With the natural products (enantiopure and racemic) and analogues in hand, we tested their potencies in whole cell assays reporting on several of the biological activities previously reported for the rocaglate compound class: inhibition of the HSF1-dependent heat-shock response, cytotoxicity, and translation inhibition (Table 3).[5b] Additionally, we synthesized the unnatural enantiomers of aglaiastatin (2) and aglaroxin C (3) by using the (S,S) enantiomer of Rh(III) diphenylethylenediamine A in the kinetic resolution of substrate (±)-5b (cf. Table 1 and Scheme 1), and tested (−)-aglaiastatin (2) and (+)-aglaroxin C (3) in the aforementioned assays. Figure 5 summarizes the data. The natural enantiomer, (+)-aglaiastatin (2) was found to be the most potent with single-digit nanomolar IC50 values obtained for both heat-shock reporter inhibition and cytotoxicity (entry 1). The racemates of aglaiastatin (2, entry 2) and aglaroxin C (3, entry 6) were not as potent as their respective natural enantiomers (entries 1 and 3, respectively), and unnatural enantiomers (entries 7 and 8, respectively) were significantly less potent. Interestingly, (+)-2 and (±)-2 (entries 1 and 2, respectively) were more potent than the positive control rohinitib (RHT, entry 9), and natural aglaroxin C ((−)-3, entry 3) was found to have similar potencies as RHT. Of note, (−)-2 retains moderate bioactivity suggesting the possibility of an alternative molecular target(s).[27] In general, (±)-epi-aglaiastatin (18, entry 4) was more potent than (±)-aglaroxin C (3, entry 6), which was more potent than oxazinone (±)-19 (entry 5).

Table 3

Concentration-Dependent Biological Activities of Aglaiastatin and Related Compounds in Whole Cellsa

entry	compound	heat-shock response IC50, nMb	cytotoxicity IC50, nMc	translation inhibition EC50, nMd
1	(+)-2	3.8	3.9	15.6
2	(±)-2	5.2	7.1	26.0
3	(−)-3	15.3	11.2	77.7
4	(±)-18	23.8	21.7	117.6
5	(±)-19	25.8	31.8	241.1
6	(±)-3	37.7	26.1	210.7
7	(−)-2	99.2	105.7	761.8
8	(+)-3	>1000	>1000	>1000
9	(±)-RHT	14.8	18.5	75.6

Four-parameter nonlinear curve fit of dose–response data in whole cell assays, all determinations in quadruplicate. R2 > 0.95 for all curve fits.

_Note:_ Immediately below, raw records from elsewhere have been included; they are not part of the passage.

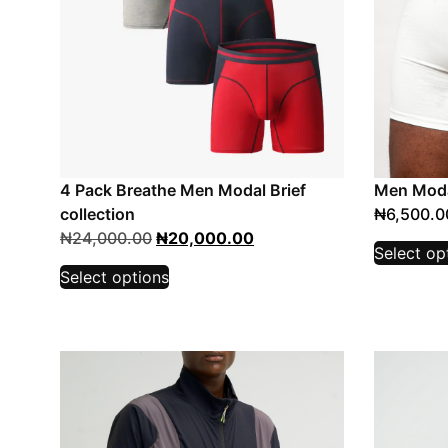
4 Pack Breathe Men Modal Brief
Men Moda
collection
₦
6,500.0
₦
24,000.00
₦
20,000.00
Select op
Select options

Concentration resulting in 50% reduction in heat-induced luciferase reporter activity.

Concentration resulting in 50% reduction in relative viable cell number.

Concentration resulting in half-maximal inhibition of constitutive luciferase activity.

Conclusion

In summary, we have accomplished a highly enantio- and diastereoselective kinetic resolution of aglain ketones using Rh(III)-mediated transfer hydrogenation. This process allows rapid access to bioactive rocaglate natural products in a biomimetic fashion. From the substrate scope, it is also evident that this process can be used to access a variety of enantiopure aglain and rocaglate analogues. We further demonstrated the utility of the methodology by enantioselective syntheses of (+)-aglaiastatin (2) and (−)-aglaroxin C (3). Finally, we tested both enantiomers of aglaiastatin (2) and aglaroxin C (3) for several of the most prominent bioactivities reported for this compound class and found that the natural enantiomers were most potent. Moreover, we observed a concordance in potency for all derivatives across the three bioassays, suggesting there may be a single, conserved molecular target responsible for their activity. Further work toward the synthesis and biological evaluation of aglaiastatin and rocaglate analogs is currently in progress and will be reported in due course.